Fraia: I work as a literary fiction editor, mainly with Latin American and Brazilian authors, as well as some European and US ones. We just published the first edition in Brazil to include Julio Cortázar’s complete short stories, which made me very happy. I’ve edited authors such as Mario Levrero, Silvina Ocampo, Enrique Vila-Matas, Don DeLillo, George Orwell, Alan Pauls, Roberto Bolaño, Natalia Ginzburg, Regina Porter, among many others. It really is a tricky balancing act. Apart from just general lack of time, the way an editor reads is very different from the way a writer reads. But they’re pursuits that can enrich each other, and in the end, I think I’m fortunate to be able to observe writing from these two positions.

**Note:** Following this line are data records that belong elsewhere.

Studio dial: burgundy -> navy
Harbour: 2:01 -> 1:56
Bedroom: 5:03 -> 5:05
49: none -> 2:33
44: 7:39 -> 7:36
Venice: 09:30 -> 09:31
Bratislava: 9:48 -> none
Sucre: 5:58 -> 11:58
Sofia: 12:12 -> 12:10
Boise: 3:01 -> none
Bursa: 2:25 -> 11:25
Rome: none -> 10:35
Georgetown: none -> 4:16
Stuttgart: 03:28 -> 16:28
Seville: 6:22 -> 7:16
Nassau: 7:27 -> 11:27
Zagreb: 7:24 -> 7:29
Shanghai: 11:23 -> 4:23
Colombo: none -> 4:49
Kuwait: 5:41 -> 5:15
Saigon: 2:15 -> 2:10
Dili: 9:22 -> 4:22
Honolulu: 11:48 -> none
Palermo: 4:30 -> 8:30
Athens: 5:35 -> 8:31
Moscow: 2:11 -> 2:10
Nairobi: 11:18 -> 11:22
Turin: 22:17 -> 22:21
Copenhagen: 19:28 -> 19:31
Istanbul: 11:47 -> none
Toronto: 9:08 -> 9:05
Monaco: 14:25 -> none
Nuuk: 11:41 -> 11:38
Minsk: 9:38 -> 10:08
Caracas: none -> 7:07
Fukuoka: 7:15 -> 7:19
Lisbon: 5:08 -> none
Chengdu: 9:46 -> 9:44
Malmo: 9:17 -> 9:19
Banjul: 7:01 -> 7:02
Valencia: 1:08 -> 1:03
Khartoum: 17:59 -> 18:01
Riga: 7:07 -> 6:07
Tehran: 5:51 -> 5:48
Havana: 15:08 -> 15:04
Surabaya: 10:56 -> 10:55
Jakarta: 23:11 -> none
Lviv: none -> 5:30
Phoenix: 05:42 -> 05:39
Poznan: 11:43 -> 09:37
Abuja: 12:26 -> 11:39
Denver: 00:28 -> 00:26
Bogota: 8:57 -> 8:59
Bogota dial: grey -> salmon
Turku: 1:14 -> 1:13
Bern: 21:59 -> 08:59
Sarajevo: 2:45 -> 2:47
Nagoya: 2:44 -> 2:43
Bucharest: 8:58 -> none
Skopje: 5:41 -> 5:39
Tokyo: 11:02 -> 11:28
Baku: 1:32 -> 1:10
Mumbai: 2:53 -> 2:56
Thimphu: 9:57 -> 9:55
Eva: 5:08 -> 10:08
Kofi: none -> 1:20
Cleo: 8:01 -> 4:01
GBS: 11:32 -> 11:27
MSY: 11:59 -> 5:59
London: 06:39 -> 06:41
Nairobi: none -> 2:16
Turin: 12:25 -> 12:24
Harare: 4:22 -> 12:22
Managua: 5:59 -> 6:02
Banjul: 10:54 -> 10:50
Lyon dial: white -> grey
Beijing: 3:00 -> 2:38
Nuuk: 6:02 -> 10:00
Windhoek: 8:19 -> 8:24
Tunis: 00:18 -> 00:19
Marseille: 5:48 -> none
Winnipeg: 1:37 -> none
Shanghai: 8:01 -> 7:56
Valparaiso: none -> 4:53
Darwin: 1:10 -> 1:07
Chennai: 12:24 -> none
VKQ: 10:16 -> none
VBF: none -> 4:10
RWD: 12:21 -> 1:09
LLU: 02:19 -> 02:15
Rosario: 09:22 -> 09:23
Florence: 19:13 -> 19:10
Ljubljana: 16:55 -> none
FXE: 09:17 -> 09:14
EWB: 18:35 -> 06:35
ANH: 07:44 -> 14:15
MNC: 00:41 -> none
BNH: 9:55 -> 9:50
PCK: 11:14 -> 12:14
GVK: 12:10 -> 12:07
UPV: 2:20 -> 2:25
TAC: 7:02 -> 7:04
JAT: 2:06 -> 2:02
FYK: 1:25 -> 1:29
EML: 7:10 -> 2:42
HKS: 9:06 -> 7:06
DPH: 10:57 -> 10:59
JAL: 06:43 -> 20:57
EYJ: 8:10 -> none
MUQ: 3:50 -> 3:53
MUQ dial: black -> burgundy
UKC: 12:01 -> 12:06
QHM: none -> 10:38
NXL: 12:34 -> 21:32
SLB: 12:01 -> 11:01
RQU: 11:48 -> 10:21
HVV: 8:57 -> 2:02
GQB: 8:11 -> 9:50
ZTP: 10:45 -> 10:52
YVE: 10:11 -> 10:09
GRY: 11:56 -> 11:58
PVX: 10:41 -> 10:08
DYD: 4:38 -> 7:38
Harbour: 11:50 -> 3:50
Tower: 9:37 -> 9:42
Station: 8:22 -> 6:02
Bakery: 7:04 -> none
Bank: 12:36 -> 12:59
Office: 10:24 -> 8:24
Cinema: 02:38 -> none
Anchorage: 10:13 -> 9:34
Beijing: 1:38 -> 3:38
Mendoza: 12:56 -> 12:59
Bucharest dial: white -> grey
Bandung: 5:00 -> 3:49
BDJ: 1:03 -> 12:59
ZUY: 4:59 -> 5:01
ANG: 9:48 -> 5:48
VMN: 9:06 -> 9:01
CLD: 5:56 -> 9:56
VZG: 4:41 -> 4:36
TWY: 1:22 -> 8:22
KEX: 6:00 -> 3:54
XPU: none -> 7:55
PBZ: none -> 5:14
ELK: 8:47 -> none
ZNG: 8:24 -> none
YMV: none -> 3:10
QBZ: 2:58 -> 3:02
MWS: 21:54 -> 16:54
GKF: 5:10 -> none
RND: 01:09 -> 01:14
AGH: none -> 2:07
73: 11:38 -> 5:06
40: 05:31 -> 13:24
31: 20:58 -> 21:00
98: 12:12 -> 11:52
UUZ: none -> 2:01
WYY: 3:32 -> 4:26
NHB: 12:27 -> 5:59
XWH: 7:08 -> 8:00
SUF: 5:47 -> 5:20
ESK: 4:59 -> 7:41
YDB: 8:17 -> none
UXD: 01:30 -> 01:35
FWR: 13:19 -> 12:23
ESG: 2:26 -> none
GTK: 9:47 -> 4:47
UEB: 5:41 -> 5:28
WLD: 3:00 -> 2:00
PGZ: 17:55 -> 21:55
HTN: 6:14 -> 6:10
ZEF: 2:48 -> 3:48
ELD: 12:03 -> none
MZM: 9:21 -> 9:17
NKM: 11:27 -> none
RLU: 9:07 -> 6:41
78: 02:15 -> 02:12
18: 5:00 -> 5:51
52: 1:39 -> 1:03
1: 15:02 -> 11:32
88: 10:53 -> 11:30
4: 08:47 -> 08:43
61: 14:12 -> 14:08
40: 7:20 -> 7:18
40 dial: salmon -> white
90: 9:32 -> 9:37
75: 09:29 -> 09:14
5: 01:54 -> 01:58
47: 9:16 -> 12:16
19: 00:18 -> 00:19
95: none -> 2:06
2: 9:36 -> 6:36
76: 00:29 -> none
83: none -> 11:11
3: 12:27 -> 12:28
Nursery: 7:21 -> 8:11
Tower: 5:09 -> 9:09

If I were an American editor today, I would definitely have my eye on Brazil.
Tepper: What is your general sense of the literary landscape in Brazil today? Are there ways in which Brazilian writing has changed in the decade since the Granta issue?
Fraia: It’s changed a lot. It’s a much more varied landscape these days. Right now is an especially good moment. Excellent authors are emerging, and writers born in the 1970s and 1980s are publishing their best books. If I were an American editor today, I would definitely have my eye on Brazil.